Currently, where a child is born in Victoria to a surrogate mother as a result of assisted reproductive treatment in another Australian state or territory, the child’s genetic or commissioning parents cannot be listed as parents on the child’s birth certificate.

Under the new legislation, where the parents obtain a parentage order from the state or territory in which the assisted reproductive treatment took place, they will then be able to seek an order from the court in Victoria recognising that they are the parents of the child for the purposes of birth registration.

The parents will then be able to present the interstate and Victorian court orders to the Victorian Registrar of Births, Deaths and Marriages to be registered as the parents on their child’s birth certificate.

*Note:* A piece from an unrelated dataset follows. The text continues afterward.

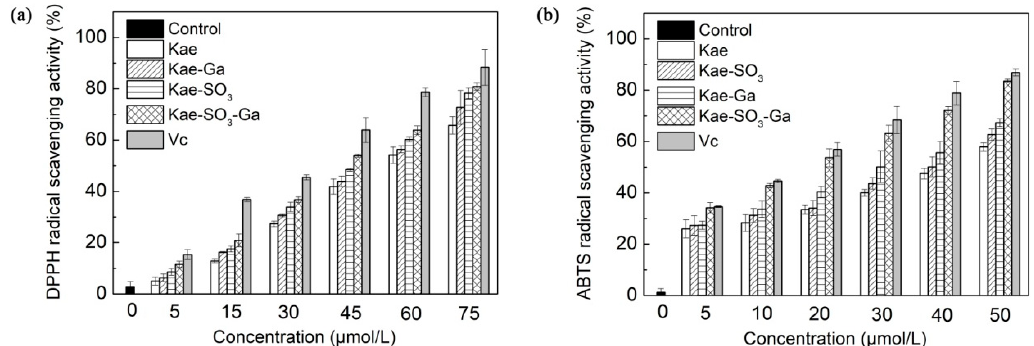
Figure 6. Effects of Kae-based compounds on ( a ) α , α -diphenyl- β -picrylhydrazyl (DPPH) radical scavenging activity and ( b ) 2,2’-azino-bis (3-ethylbenzo-thiazoline-6-sulfonic acid) diammonium salt (ABTS) radical scavenging activity. L-Ascorbic acid (Vc) as standard radical scavenger. Water-soluble Kae-SO 3 , Kae-SO 3 -Ga and Vc were dissolved in phosphate buffered saline (PBS) solution, respectively, while others in ethanol. Data was expressed as means ± SD obtained in three independent experiments. Significant difference was found from Kae derivative groups and Vc group to the control ( p < 0.05). Table 6. ( a ) DPPH free radical scavenging ratio of different concentrations of Kae-based compounds. ( b ) ABTS free radical scavenging ratio of different concentrations of Kae-based compounds.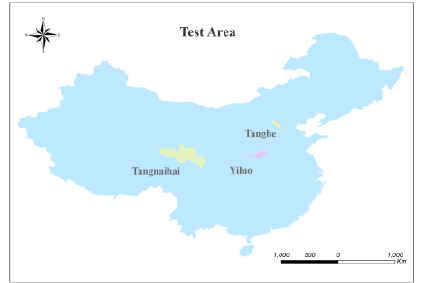
Figure 1. Locations of the three test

In order to ensure the continued integrity of Victoria’s surrogacy laws, parents seeking a Victorian court order will need to show that they had a genuine connection to the state or territory in which the child was conceived and that they did not go to that jurisdiction in order to avoid the requirements of Victorian surrogacy laws.

“The Government is aware of at least one case where the current gap in the law has prevented the parents of a child born through interstate surrogacy arrangements from being registered on their child’s birth certificate,” Attorney-General Robert Clark said.

“Having a birth certificate that accurately reflects a child’s genetic or commissioning parents is important, legally, practically and symbolically.

“These amendments allow for formal recognition of a child’s parents in Victoria, while at the same time the court processes in the Bill will provide a safeguard to ensure Victoria’s laws on assisted reproductive treatment and surrogacy are not circumvented.”